南華早報(サウスチャイナ・モーニング・ポスト)のオピニオン欄に掲載された寄稿によれば、香港はアジアにおける国際関係研究の中心地となる潜在力を持ちながら、それを活かしきれていないといいます。寄稿者は英国で10年以上、米国で数年間にわたり国際機関での勤務経験を積んだのち香港に拠点を移した人物で、ニューヨークの国連事務所での業務を含むグローバルな経歴を背景に論じています。
寄稿者が注目するのは、香港が抱える一種のパラドックスです。世界有数の国際都市として人・モノ・情報が行き交う環境にありながら、外交政策を形成する議論の場では影響力が限定的にとどまっているという現状があります。経済や金融の分野で培われた国際的なネットワークが、政策研究や知的対話の領域には必ずしも波及していないとの見方です。
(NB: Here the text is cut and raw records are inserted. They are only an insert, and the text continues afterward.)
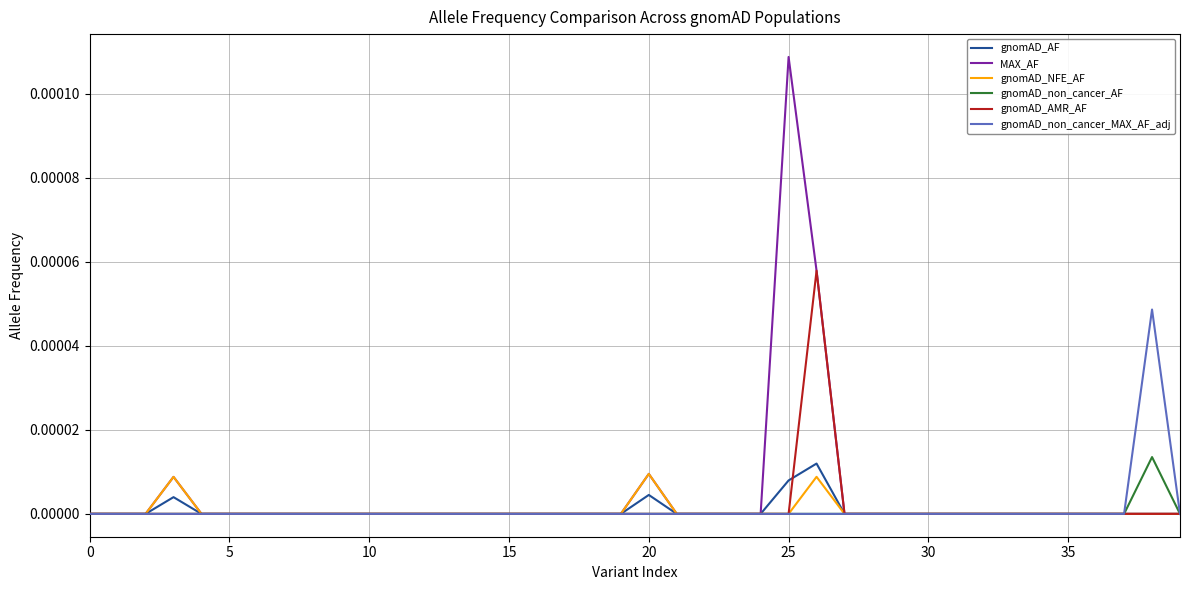

How many lines are shown in the chart?

6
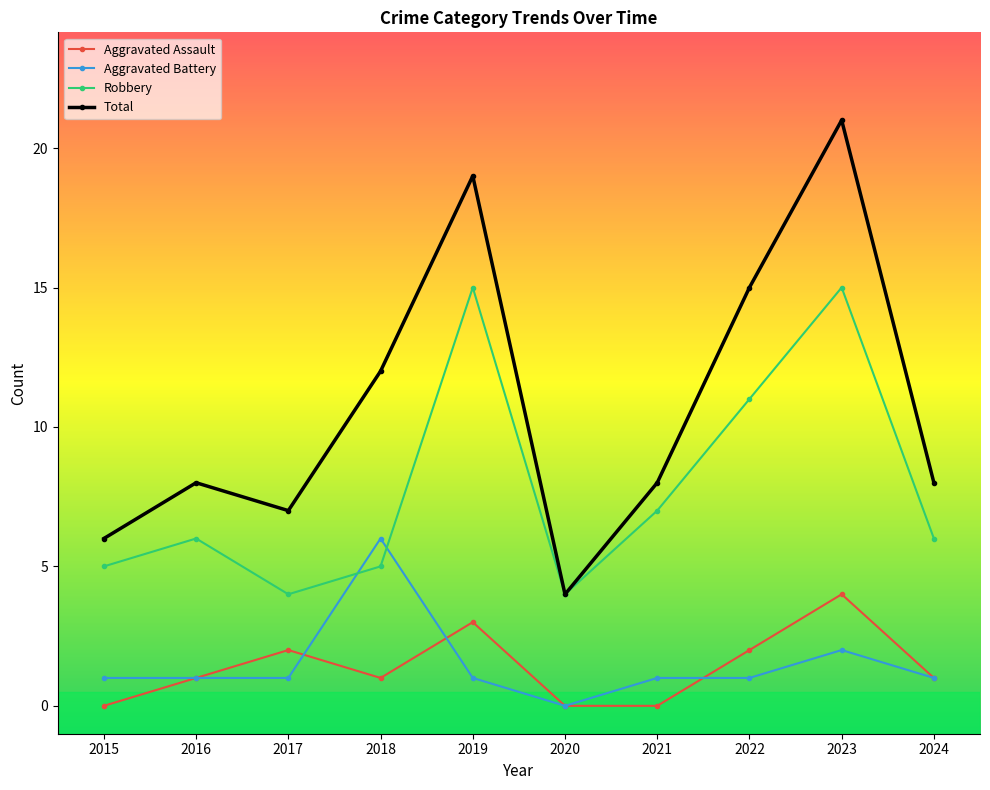

What is the spread (max minus min) of values at 2018?

11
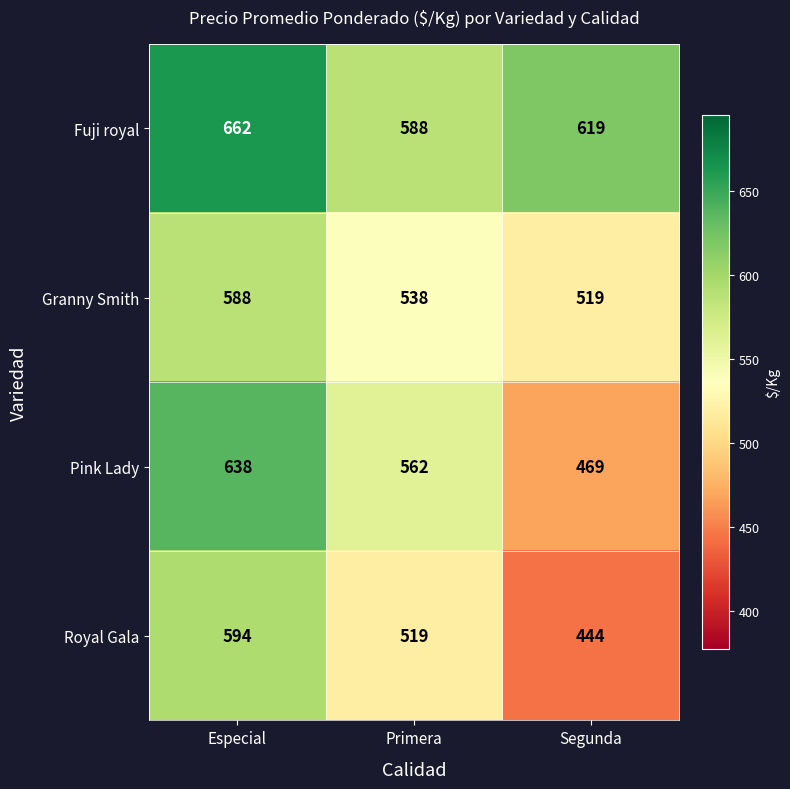

Reading left to right, extract all data points from this chart.

Fuji royal: 662	588	619
Granny Smith: 588	538	519
Pink Lady: 638	562	469
Royal Gala: 594	519	444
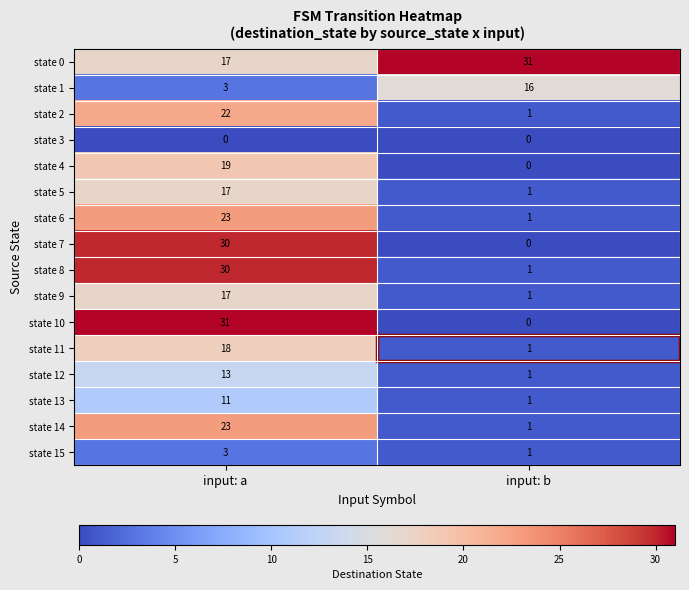

What is the highest value of the state 0 series?

31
背景には、香港の位置づけそのものの複雑さがあります。中国の特別行政区でありながら独自の国際的なつながりを持つという特殊な立場は、外交政策の議論に参画するうえで独自の強みにも制約にもなり得ます。
この寄稿が示唆するのは、香港が単なる経済的な接続点にとどまらず、国際的な知見を集約し外交政策の議論を深める知的拠点としての役割を担う可能性です。グローバルな課題が複雑化するなかで、アジアからの多角的な視点を発信できる場の重要性は今後さらに高まると考えられます。